=== EXTRACT PROVIDED ===

1 This truth has found ingenuous expression in the liturgical prayer of the Israelites, who give thanks to God that he has not made them women. The women, for their part, give thanks to God that he has made them according to his good pleasure.


§ 2. THE NOTION OF MAN.

To suppose with the poet that man is "A fallen deity, with memories of heaven," is to assign to him a nature consistent only with pantheism. From the biblical point of view, which we occupy, man has not fallen from heaven, having never been there. He is not a part of God, but only a perishable creature endowed with a certain aptitude for immortality. Sin, the parent of death, has diminished that aptitude, and will in the end destroy it, if not itself rooted out. The wild tree that bears only acid fruits is valuable only on condition of being grafted; if, endowed with liberty, it refuses the graft, it is good for nothing except to be burnt. In the spring-time the ground is strewed with the vine shoots cut off by the vine-dresser, but when autumn comes the vine shows no sign of having suffered by the pruning; this vine is an emblem of the human race. A being of an intermediate nature, as Theophilus of Antioch expresses it, risen above animality and a candidate for immortality, man has power to choose between progress and retrogression, between the nothingness that is behind him and the imperishable life that is before him. In this domain God has granted him liberty without reserve.

This notion, which opens up to us the most sublime prospects, shuts out the titanic conception of a being who, when punished by the Monarch of the universe, would avenge himself by for ever pouring forth an inexhaustible torrent of curses and blasphemies.

1 It may here be noticed what a light is thus thrown upon the social problem.

§ 3. THE CHRISTOLOGICAL NOTION.

A contributor to the Temoignage has affirmed that in Conditionalism "the divinity of Christ is superfluous." 1 There could not be a greater mistake. It is precisely upon the divinity of Jesus Christ that our hope of immortality depends; from our point of view there is much greater need for his divinity than there is from the traditional standpoint. It is, indeed, possible to conceive that the devotedness of a man might suffice to deliver us from impending ills, were they even eternal, and to procure the healing of our bodies or our souls. A created being may be able more or less to give happiness, to aid in our sanctification. But to communicate life eternal to a perishable creature is the work of the Almighty alone. If therefore, we obtain in Jesus an eternal life, in our view he can be no other than God himself manifest in the flesh. From the biblical standpoint there is no life apart from the Word, of which Jesus was the incarnation. This creative Word animates as well as enlightens every man that comes into the world. Unconverted sinners have no other light than the twilight afforded by Christ, the Sun of souls, not yet visible on their horizon or already set below it. For us Jesus is not merely something, he is everything. One of the principal characteristics of the doctrine that we are defending is that it exalts the unique glory of him whom the apostle Peter calls the Author of life. 2 Thus to enforce a doctrine and bring it into bold relief, does that look like hostility to it, does that make it seem superfluous?

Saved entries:

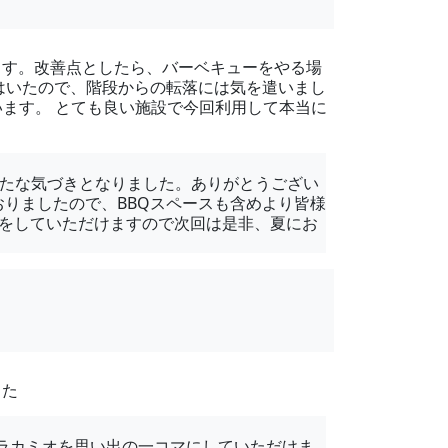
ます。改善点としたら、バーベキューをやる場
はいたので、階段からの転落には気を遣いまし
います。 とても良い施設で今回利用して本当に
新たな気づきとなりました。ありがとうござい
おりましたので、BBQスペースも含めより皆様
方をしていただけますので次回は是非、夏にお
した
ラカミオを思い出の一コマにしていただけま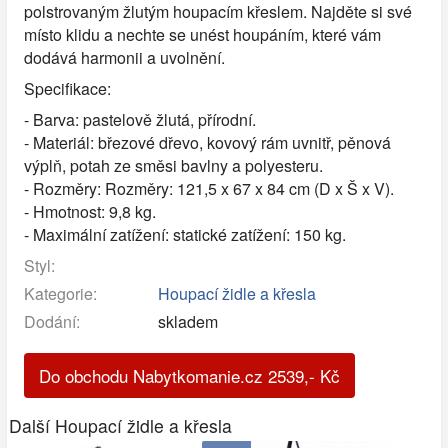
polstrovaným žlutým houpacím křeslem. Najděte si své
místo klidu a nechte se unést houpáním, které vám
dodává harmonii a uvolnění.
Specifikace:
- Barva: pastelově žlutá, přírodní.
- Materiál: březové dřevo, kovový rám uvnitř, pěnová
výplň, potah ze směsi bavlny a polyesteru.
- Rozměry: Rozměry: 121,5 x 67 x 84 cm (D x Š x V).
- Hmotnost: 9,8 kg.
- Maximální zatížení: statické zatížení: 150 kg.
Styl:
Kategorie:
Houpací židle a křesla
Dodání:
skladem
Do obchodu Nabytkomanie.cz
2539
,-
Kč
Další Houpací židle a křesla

==

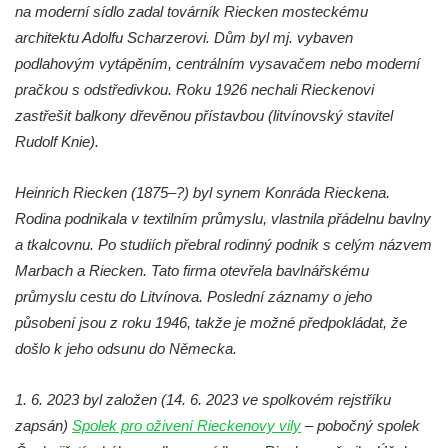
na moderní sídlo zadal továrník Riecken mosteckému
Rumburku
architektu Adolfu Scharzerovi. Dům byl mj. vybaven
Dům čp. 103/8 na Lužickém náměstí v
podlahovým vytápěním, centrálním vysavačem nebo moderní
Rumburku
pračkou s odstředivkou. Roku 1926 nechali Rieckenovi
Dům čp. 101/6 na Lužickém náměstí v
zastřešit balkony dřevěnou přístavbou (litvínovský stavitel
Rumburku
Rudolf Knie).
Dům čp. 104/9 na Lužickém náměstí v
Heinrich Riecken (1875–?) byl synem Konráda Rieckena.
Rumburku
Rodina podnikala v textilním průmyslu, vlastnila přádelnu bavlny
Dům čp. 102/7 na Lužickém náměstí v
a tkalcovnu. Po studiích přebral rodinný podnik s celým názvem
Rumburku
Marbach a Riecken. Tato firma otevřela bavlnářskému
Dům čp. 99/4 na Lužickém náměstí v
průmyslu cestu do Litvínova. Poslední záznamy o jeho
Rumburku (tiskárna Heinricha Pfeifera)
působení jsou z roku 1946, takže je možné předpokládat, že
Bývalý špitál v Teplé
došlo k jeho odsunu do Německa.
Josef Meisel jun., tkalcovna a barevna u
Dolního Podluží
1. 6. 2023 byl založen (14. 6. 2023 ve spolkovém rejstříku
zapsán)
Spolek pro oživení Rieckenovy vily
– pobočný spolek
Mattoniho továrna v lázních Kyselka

=== YOUR TASKS ===
A. Answer these questions from the extract on conditional immortality:
(i) Who is said to describe man as a being of an intermediate nature?
(ii) What did a contributor to the Temoignage affirm about Conditionalism?
(iii) What does the apostle Peter call Jesus, according to the extract?
B. Reproduce a part of the extract on conditional immortality word for word. Begin at the words "This notion, which" and stop after the words "THE CHRISTOLOGICAL NOTION.".
The records are material apart from the extract on conditional immortality.

=== ANSWERS FOR THIS EXERCISE ===
A.
(i) Theophilus of Antioch.
(ii) That in Conditionalism "the divinity of Christ is superfluous."
(iii) The Author of life.

B.
This notion, which opens up to us the most sublime prospects, shuts out the titanic conception of a being who, when punished by the Monarch of the universe, would avenge himself by for ever pouring forth an inexhaustible torrent of curses and blasphemies.

1 It may here be noticed what a light is thus thrown upon the social problem.

§ 3. THE CHRISTOLOGICAL NOTION.